Artık gruptaydım. İlk kez teletext gören çocuklar gibi büyülenmiştim. Darkness yazıyor, Tweety ona cevap veriyor, Hamza göz kırparken B€nnU yerde yuvarlanan sarı kafalar yolluyordu. Hamza, bizim Ayı Hamza'ydı evet fakat bu Darkness da neyin nesiydi? Tweety kimdi? Orhan bunlardan hangisiydi? Sanki "9-D Sakinleri xD" grubunda değildim de "Triger Kayışı Kopmuş Kamyon Şoförleri" grubundaydım. Hiçbir şey anlamıyordum. Kaosun ortasında kalmıştım. Bi' on dakika kadar ses çıkarmadan ortamı incelemiştim ki, "yaLnıZ mühendiSsS" ismiyle Orhan'ı ensesinden cımbızla yakaladım. Orhan kısa ve net olarak "Arkadaşlar! Sıra arkadaşım ozan da geldi." diyerek beni takdim etti. Artık Orhan'ın benim sıra arkadaşım olmadığını, aslında benim Orhan'ın sıra arkadaşı olduğumu orada anladım. Toplumdaki statüm bir basamak gerilemişti. Beni tanımlamak için Orhan gerekliydi artık. Silik biri olmuştum. Kısa bir karşılama faslının ardından herkes kendi sohbetine devam ederken, o gece benimle kimse konuşmadı. Kocaman bir havuz partisinde, kenarda oturup garsonlarla sohbet etmek zorunda kalan çocuğa dönüşmüştüm.

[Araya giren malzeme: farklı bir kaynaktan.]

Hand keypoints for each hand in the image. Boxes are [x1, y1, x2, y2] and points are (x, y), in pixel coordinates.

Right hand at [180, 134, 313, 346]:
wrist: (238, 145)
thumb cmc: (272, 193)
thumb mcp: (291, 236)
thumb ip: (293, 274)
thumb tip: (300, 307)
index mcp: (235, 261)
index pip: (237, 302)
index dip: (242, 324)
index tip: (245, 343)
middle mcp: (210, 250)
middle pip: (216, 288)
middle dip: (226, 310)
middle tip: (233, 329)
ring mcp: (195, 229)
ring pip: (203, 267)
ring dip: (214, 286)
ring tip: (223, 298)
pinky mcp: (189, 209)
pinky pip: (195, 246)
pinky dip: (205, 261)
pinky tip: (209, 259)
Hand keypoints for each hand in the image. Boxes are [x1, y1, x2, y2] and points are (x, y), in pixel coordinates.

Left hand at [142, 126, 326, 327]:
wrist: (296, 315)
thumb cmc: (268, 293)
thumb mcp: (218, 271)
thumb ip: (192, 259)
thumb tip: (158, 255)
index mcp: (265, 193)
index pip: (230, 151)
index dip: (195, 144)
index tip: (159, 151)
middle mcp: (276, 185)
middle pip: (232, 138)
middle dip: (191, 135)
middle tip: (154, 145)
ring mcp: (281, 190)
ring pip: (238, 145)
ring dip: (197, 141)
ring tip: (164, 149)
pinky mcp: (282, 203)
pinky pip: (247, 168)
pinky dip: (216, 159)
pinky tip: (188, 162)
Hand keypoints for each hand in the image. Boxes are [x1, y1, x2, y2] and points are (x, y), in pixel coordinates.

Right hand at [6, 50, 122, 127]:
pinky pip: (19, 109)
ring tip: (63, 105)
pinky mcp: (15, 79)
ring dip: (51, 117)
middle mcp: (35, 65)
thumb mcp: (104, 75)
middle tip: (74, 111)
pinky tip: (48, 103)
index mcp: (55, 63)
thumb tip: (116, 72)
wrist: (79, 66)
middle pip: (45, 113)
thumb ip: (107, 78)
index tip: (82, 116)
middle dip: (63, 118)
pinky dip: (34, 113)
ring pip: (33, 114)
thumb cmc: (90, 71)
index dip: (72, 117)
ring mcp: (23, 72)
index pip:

Sınıfta birbirlerinin yüzlerine bakmayan arkadaşlarım, akşam olunca kırk yıllık dostlarmışcasına kahkahalarla sohbet ediyorlar, birbirleriyle ne kadar eğlendiklerini fark ediyorlardı. Sıra arkadaşım Orhan bile çok eğlenceli geliyordu herkese. Aylardır tek bir selam bile verme gereksinimi duymadıkları, hatta kendisinden kaçtıkları Orhan'la bu kadar eğlenebiliyor olmaları, ilk defa ilişkiler üzerine çıkarım yapmamı sağlamıştı. Başka maskeler altında herkes olmak istediği insanmış gibi davranıyor ve diğerlerinin de bunu yapmasına göz yumuyordu. Çam yarması Ayı Hamza, sınıfta iki kelimeyi bir araya getirip Bennu'ya selam bile veremezken; aynı Hamza, akşamları Bennu'nun kalbine giden kapıların anahtarlarını elinde tutuyordu. Herkes profesyonel birer yalancıydı ve halinden memnundu.

Üç akşam boyunca grupta "Ozan" olarak varlığımı sürdürmeye çalışsam da, kimse "Ozan" ile konuşmak istemedi. Bi' daha gruba girmedim. Kimse de fark etmedi zaten.

"OzannKinq" olsaydım herkes konuşmak isterdi.